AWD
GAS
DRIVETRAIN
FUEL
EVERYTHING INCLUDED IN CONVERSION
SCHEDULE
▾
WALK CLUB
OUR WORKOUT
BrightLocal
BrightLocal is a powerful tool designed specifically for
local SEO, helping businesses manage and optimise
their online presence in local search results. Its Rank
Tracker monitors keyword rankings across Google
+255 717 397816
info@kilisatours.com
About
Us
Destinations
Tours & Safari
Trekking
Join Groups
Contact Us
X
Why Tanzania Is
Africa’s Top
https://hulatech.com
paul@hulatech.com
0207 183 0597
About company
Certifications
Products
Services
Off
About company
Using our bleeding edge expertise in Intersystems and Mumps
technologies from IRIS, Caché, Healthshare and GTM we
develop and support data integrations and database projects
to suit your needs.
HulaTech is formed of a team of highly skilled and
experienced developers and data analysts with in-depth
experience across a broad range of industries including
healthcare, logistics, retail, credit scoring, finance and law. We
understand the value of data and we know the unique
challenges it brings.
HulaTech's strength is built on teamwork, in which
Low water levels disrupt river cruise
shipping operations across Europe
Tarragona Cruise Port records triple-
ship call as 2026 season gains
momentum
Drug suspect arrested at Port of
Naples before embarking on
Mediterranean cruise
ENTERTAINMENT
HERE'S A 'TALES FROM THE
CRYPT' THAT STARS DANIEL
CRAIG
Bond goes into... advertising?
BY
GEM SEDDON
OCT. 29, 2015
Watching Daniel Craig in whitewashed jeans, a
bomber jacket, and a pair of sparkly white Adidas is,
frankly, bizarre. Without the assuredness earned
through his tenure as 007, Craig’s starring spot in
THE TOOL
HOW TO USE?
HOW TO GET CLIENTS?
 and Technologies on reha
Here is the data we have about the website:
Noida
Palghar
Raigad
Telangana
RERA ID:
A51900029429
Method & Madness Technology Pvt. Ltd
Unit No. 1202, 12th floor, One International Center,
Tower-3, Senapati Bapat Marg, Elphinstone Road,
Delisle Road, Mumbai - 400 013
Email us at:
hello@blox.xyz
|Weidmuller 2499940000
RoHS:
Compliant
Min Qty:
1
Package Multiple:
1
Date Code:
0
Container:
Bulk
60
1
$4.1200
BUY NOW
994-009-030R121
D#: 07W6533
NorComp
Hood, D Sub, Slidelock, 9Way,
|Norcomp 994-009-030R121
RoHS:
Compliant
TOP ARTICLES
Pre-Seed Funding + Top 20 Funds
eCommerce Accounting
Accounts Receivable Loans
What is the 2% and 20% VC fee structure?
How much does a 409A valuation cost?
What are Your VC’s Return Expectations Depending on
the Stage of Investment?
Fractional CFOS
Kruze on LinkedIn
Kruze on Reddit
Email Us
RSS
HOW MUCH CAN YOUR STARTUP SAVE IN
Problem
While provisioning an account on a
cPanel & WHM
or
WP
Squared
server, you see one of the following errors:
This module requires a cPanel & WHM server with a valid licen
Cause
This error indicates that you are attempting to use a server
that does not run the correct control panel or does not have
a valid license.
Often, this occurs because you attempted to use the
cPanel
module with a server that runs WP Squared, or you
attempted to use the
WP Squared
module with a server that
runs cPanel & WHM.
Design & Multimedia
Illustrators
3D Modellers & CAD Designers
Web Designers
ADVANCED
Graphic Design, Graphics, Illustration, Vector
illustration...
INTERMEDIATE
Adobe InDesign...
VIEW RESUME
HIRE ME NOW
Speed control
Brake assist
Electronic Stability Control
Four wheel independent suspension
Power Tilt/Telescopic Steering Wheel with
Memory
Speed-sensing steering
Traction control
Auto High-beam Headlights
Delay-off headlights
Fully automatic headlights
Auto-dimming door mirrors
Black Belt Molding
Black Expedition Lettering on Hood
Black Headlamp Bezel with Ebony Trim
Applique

▶ _WHAT TO WORK ON_: Copy out every line of text from the rows above, character for character and in the same order.

▶ _SOLUTION FOR THIS EXERCISE_:
AWD
GAS
DRIVETRAIN
FUEL
EVERYTHING INCLUDED IN CONVERSION
SCHEDULE
▾
WALK CLUB
OUR WORKOUT
BrightLocal
BrightLocal is a powerful tool designed specifically for
local SEO, helping businesses manage and optimise
their online presence in local search results. Its Rank
Tracker monitors keyword rankings across Google
+255 717 397816
info@kilisatours.com
About
Us
Destinations
Tours & Safari
Trekking
Join Groups
Contact Us
X
Why Tanzania Is
Africa’s Top
https://hulatech.com
paul@hulatech.com
0207 183 0597
About company
Certifications
Products
Services
Off
About company
Using our bleeding edge expertise in Intersystems and Mumps
technologies from IRIS, Caché, Healthshare and GTM we
develop and support data integrations and database projects
to suit your needs.
HulaTech is formed of a team of highly skilled and
experienced developers and data analysts with in-depth
experience across a broad range of industries including
healthcare, logistics, retail, credit scoring, finance and law. We
understand the value of data and we know the unique
challenges it brings.
HulaTech's strength is built on teamwork, in which
Low water levels disrupt river cruise
shipping operations across Europe
Tarragona Cruise Port records triple-
ship call as 2026 season gains
momentum
Drug suspect arrested at Port of
Naples before embarking on
Mediterranean cruise
ENTERTAINMENT
HERE'S A 'TALES FROM THE
CRYPT' THAT STARS DANIEL
CRAIG
Bond goes into... advertising?
BY
GEM SEDDON
OCT. 29, 2015
Watching Daniel Craig in whitewashed jeans, a
bomber jacket, and a pair of sparkly white Adidas is,
frankly, bizarre. Without the assuredness earned
through his tenure as 007, Craig’s starring spot in
THE TOOL
HOW TO USE?
HOW TO GET CLIENTS?
 and Technologies on reha
Here is the data we have about the website:
Noida
Palghar
Raigad
Telangana
RERA ID:
A51900029429
Method & Madness Technology Pvt. Ltd
Unit No. 1202, 12th floor, One International Center,
Tower-3, Senapati Bapat Marg, Elphinstone Road,
Delisle Road, Mumbai - 400 013
Email us at:
hello@blox.xyz
|Weidmuller 2499940000
RoHS:
Compliant
Min Qty:
1
Package Multiple:
1
Date Code:
0
Container:
Bulk
60
1
$4.1200
BUY NOW
994-009-030R121
D#: 07W6533
NorComp
Hood, D Sub, Slidelock, 9Way,
|Norcomp 994-009-030R121
RoHS:
Compliant
TOP ARTICLES
Pre-Seed Funding + Top 20 Funds
eCommerce Accounting
Accounts Receivable Loans
What is the 2% and 20% VC fee structure?
How much does a 409A valuation cost?
What are Your VC’s Return Expectations Depending on
the Stage of Investment?
Fractional CFOS
Kruze on LinkedIn
Kruze on Reddit
Email Us
RSS
HOW MUCH CAN YOUR STARTUP SAVE IN
Problem
While provisioning an account on a
cPanel & WHM
or
WP
Squared
server, you see one of the following errors:
This module requires a cPanel & WHM server with a valid licen
Cause
This error indicates that you are attempting to use a server
that does not run the correct control panel or does not have
a valid license.
Often, this occurs because you attempted to use the
cPanel
module with a server that runs WP Squared, or you
attempted to use the
WP Squared
module with a server that
runs cPanel & WHM.
Design & Multimedia
Illustrators
3D Modellers & CAD Designers
Web Designers
ADVANCED
Graphic Design, Graphics, Illustration, Vector
illustration...
INTERMEDIATE
Adobe InDesign...
VIEW RESUME
HIRE ME NOW
Speed control
Brake assist
Electronic Stability Control
Four wheel independent suspension
Power Tilt/Telescopic Steering Wheel with
Memory
Speed-sensing steering
Traction control
Auto High-beam Headlights
Delay-off headlights
Fully automatic headlights
Auto-dimming door mirrors
Black Belt Molding
Black Expedition Lettering on Hood
Black Headlamp Bezel with Ebony Trim
Applique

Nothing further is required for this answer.